Do nothing and see vital benefits and services hacked away. Try to fight back, and end up severely ill, and quite possibly you won't ever recover to your previous condition.

What would you choose?

OP posts:
Grumpla · 21/01/2012 08:51

I'm genuinely in awe of campaigners like Sue Marsh.

I would like to think that I would carry on fighting as long as that but really? I don't think I'd be brave enough. What an inspiration.

We all need a system that supports people with disabilities properly, to live as free and as dignified a life as they can.

GypsyMoth · 21/01/2012 08:52

How has fighting some legislation made her so sick though?

dandycandyjellybean · 21/01/2012 09:08

Because when you have a chronic illness or disability, getting through the day takes all your energy and all your strength. Think back to the last time you had a really chronic toothache/backache/migraine and remember how exhausting being in constant, unrelenting pain is. How it saps you of your energy, your cheerfulness, your ability to cope with anything except getting to your next set of painkillers and getting through the day.

Then multiply that several times and imagine facing that every day, when you wake up, if indeed you've had much sleep, knowing that, more or less, this is how things are and ever will be. Now imagine that someone is threatening to take away what little bit of security you have, and that you have to find it within yourself to fight for your survival. The toll that your illness or disability takes on your body on a daily basis means that you are already functioning beyond what your body can really take, borrowing from future years to have some quality of life now. You are already running at 'full capacity' as it were. Add in anything else, any extra physical, mental and emotional strain, and it will quickly tell on your body's ability to cope. Things start to seize up, your immune system begins to break down...

That's how fighting legislation has made these brave people so sick!

CFSKate · 21/01/2012 09:19

Hi Olympia2012, because fighting legislation is effectively work, but they are too sick to work. The effort has made their conditions worse, much worse.

If you read the whole blog you'll see she refers to the "spoon bank" - this is referring to the spoon theory www.butyoudontlooksick.com/articles/written-by-christine/the-spoon-theory-written-by-christine-miserandino/ originally written to explain what is it like to have Lupus, but it works for many other conditions too.

I just want people reading this thread to know that just because you don't hear Sue Marsh and the other disabled people still campaigning, doesn't mean the issue has gone away, it's because they are now too weak to speak out.

OP posts:
BanalChelping · 21/01/2012 09:39

Thanks OP for posting this.

Olympia 2012, I can easily concur with what PPs have said about how physically draining it is to have a disability. My Dad is disabled through chronic illness, he's in his seventies and volunteers one afternoon a week at a hospice but has to spend the following day in bed because he is exhausted by it. Why does he do it? Because the hospice has helped him, because he wants to help other people in a similar situation, because it gives him a purpose. What might seem a minor task to someone able-bodied can be like climbing Everest with a rock on your back if you're disabled.

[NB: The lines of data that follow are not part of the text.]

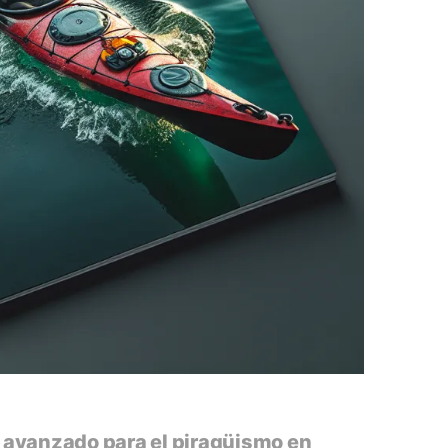
 avanzado para el piragüismo en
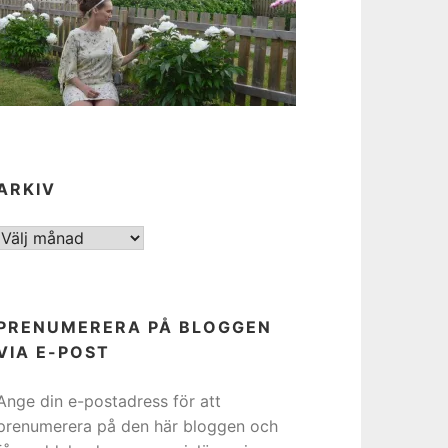
ARKIV
ARKIV
PRENUMERERA PÅ BLOGGEN
VIA E-POST
Ange din e-postadress för att
prenumerera på den här bloggen och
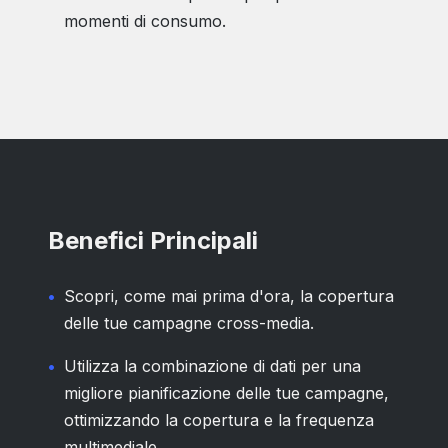
momenti di consumo.
Benefici Principali
Scopri, come mai prima d'ora, la copertura
delle tue campagne cross-media.
Utilizza la combinazione di dati per una
migliore pianificazione delle tue campagne,
ottimizzando la copertura e la frequenza
multimediale.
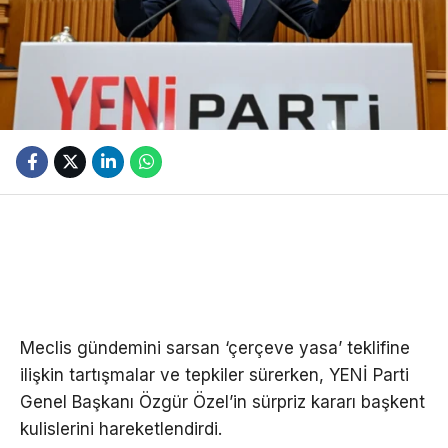
Meclis gündemini sarsan ‘çerçeve yasa’ teklifine
ilişkin tartışmalar ve tepkiler sürerken, YENİ Parti
Genel Başkanı Özgür Özel’in sürpriz kararı başkent
kulislerini hareketlendirdi.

zookeeper · 21/01/2012 09:44

what a thought provoking post sexbomb. I had never really thought what living with a longterm disability or chronic illness must be like. Shame on me I suppose.

MrsSnaplegs · 21/01/2012 09:57

Sex bomb an excellent post and I agree the spoon theory is also so true.
I have a chronic illness I have lived with for 15 years, I'm lucky my employer provides excellent medical support so I can still work at the moment but that will not always be so, I am not yet 40. So what happens when I am no longer well enough to work to support my family? My DH will not be able to earn enough to support us as his earning capacity is lower hence why I sacrifice any life out of work to continue earning as long as I can.